I sat on the wall that separated the river and the main street and watched the mountains glowing with the fall colors. I had been to Arashiyama during the pandemic, which was depressing because there were few people along the Katsura River. It seemed that, as if to overcompensate for the lack of people for two years, Arashiyama hosted as many people as it could this time.

Since the weather was pleasant, I decided to stroll along the river and quickly regretted wearing a wool sweater. I need to learn the intricacies of traveling during fall! I didn’t row a boat on the river, but watching some people doing it, and enjoying themselves, put a smile on my face. Arashiyama came alive with each moment of laughter it received from people. So did I.

Arashiyama Bamboo Grove
The bamboo in Arashiyama are some of the most photographed subjects in Japan. I get it. I love bamboo trees, regardless of their plain look. There is a lot to learn from bamboo, and Arashiyama Bamboo Grove is a great place to contemplate how to be like bamboo. They grow slowly with adequate care, just like our habits. They are flexible but can’t be bent easily.

Thanks to the bamboo trees, you feel cool even in the hottest weather. While walking in the shadows, you forget for a moment what is happening in the outside world. Interestingly, you don’t hear the hustle and bustle of Arashiyama, despite its vicinity to the grove. And people look tiny under the tall bamboo, giving the place an otherworldly aura.
I remembered the famous “The Tale of the Princess Kaguya” during my walk among the bamboo. It’s a great story about a farmer and his wife finding a miniature girl inside a bamboo stalk, and raising her as their daughter. Arashiyama Bamboo Grove leaves room for imagination for people of all ages.
Arashiyama Monkey Park Iwatayama

I concluded my journey at the summit of Arashiyama Monkey Park. I had never been there before, so it seemed only right to visit this time. I started at the bottom of Mt. Iwata and hiked for 20 minutes to reach the top. The hike was easy, and there were benches on the path. The monkeys started appearing before the summit, swinging in the trees.

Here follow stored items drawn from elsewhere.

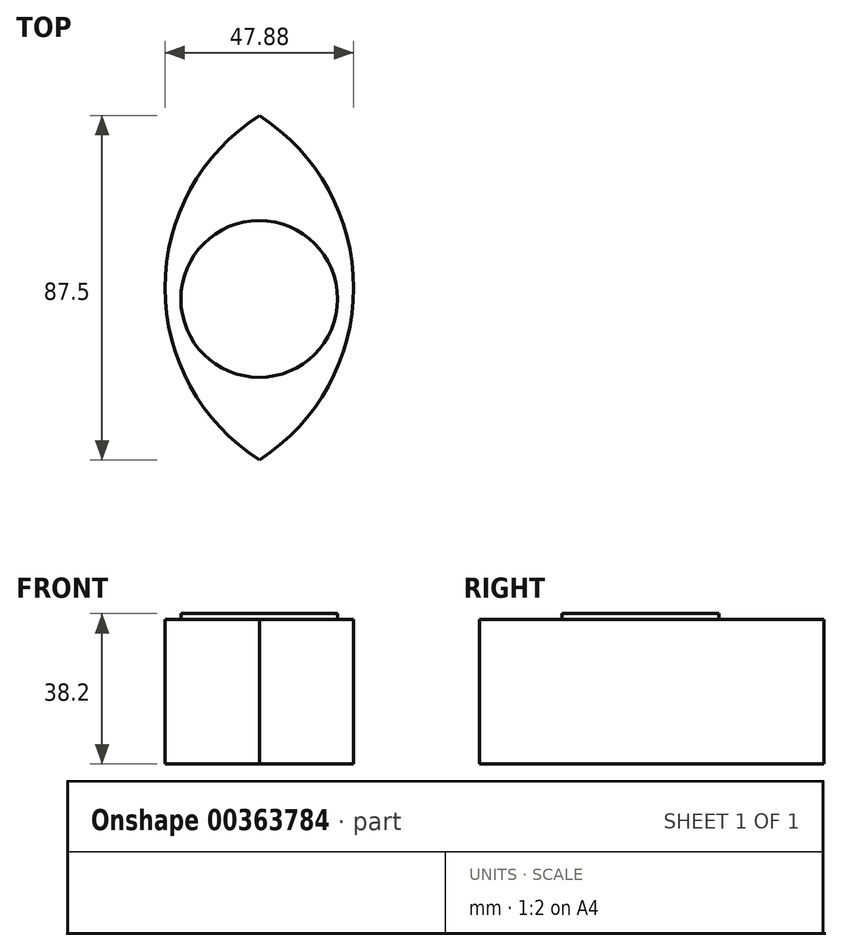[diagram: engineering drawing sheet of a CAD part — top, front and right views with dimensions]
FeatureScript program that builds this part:
annotation { "Feature Type Name" : "Feature", "Feature Type Description" : "" }
export const myFeature = defineFeature(function(context is Context, id is Id, definition is map)
    precondition{}
    {
        {
            var Q0;
            Q0=qCreatedBy(makeId("Top.planeOp"),FACE);
            var sketch = newSketch(context, id + "F0", { "sketchPlane" : qUnion([Q0])});
            skCircle(sketch, "E0", {"center": v(0, 0) * mm, "radius": 51.94 * mm});
            skSolve(sketch);
        }
        {
            var Q0;
            Q0 = qSketchRegion(id + "F0", true);
            extrude(context, id + "F1", {"entities" : qUnion([Q0]), "depth" : 109 * mm});
        }
        {
            var Q0;
            Q0=makeQuery(id+"F1.opExtrude","SWEPT_BODY",BODY,{"disambiguationData":[OSD([sQuery(id+"F0.wireOp",EDGE,"E0")])]});
            transform(context, id + "F2", {"entities" : qUnion([Q0]), "transformType" : TransformType.TRANSLATION_3D, "dx" : 56 * mm, "dy" : 0 * mm, "dz" : 72.3 * mm, "makeCopy" : true});
        }
        {
            var Q0;
            Q0=makeQuery(id+"F1.opExtrude","SWEPT_BODY",BODY,{"disambiguationData":[OSD([sQuery(id+"F0.wireOp",EDGE,"E0")])]});
            var Q1;
            Q1=makeQuery(id+"F2.opPattern","COPY",BODY,{"derivedFrom":makeQuery(id+"F1.opExtrude","SWEPT_BODY",BODY,{"disambiguationData":[OSD([sQuery(id+"F0.wireOp",EDGE,"E0")])]}),"instanceName":"1"});
            booleanBodies(context, id + "F3", {"operationType" : BooleanOperationType.INTERSECTION, "tools" : qUnion([Q0, Q1])});
        }
        {
            var Q0;
            Q0=makeQuery(id+"F1.opExtrude","CAP_FACE",FACE,{"disambiguationData":[OSD([sQuery(id+"F0.wireOp",EDGE,"E0")])],"isStart":false});
            var sketch = newSketch(context, id + "F4", { "sketchPlane" : qUnion([Q0])});
            skCircle(sketch, "E1", {"center": v(27.99, -2.83) * mm, "radius": 19.9 * mm});
            skSolve(sketch);
        }
        {
            var Q0;
            Q0 = qSketchRegion(id + "F4", true);
            extrude(context, id + "F5", {"entities" : qUnion([Q0]), "depth" : 1.5 * mm});
        }
    });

Snow monkeys, aka Japanese macaque, are wild, so people shouldn’t touch or go near them. Visitors are allowed to feed them inside what seems to be a “human cage.” You can also view Arashiyama from the top, and take photos of monkeys that freely traverse the building and summit. Interacting with monkeys and observing them was an intriguing experience. Children around me had a blast feeding and watching them.


While feeding the monkeys pieces of fresh melon, I remembered how my mother felt about the creatures. She doesn’t like them because she thinks they behave like people. I know it’s their world, but I was sad to see adult monkeys snatching baby monkeys’ food. I had a similar experience once in Sayo, Hyogo. The monkeys can be aggressive and unpredictable. They really aren’t pet material!


Overall, the journey was peaceful and memorable. I enjoyed snapping some photos and taking my time to let my experiences sink in. Arashiyama also made me realize that the places we visit, whether popular or not, are as meaningful as what they make us feel. The next time I go sightseeing, I will ask myself what this place might contribute to my life—not how popular it is.
What about you? Do you like popular places? How do you feel when you visit them?